Requirement
Show all lines below holding the string "lavable".

[Records contained in a dataset]
☆ ☆ ☆

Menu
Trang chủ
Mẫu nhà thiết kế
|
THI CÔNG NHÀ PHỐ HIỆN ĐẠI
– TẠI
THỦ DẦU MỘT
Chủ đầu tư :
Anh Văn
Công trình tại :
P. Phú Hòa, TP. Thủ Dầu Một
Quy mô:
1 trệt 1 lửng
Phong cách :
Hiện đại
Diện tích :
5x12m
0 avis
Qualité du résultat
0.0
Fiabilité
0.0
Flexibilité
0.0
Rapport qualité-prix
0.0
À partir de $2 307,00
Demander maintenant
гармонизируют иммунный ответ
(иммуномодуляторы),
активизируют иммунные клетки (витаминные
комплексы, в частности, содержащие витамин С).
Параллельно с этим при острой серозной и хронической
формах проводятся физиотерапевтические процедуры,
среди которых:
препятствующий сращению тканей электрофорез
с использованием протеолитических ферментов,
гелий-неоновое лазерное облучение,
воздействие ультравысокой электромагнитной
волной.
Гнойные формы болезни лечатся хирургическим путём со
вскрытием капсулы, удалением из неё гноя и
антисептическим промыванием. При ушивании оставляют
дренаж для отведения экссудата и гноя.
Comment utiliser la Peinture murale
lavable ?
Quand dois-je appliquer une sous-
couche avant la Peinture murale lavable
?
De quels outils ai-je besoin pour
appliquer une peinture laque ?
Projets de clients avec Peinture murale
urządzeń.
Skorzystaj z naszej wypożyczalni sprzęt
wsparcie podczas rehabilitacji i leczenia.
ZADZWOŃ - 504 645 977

☆ ☆ ☆

Task solution
lavable ?
couche avant la Peinture murale lavable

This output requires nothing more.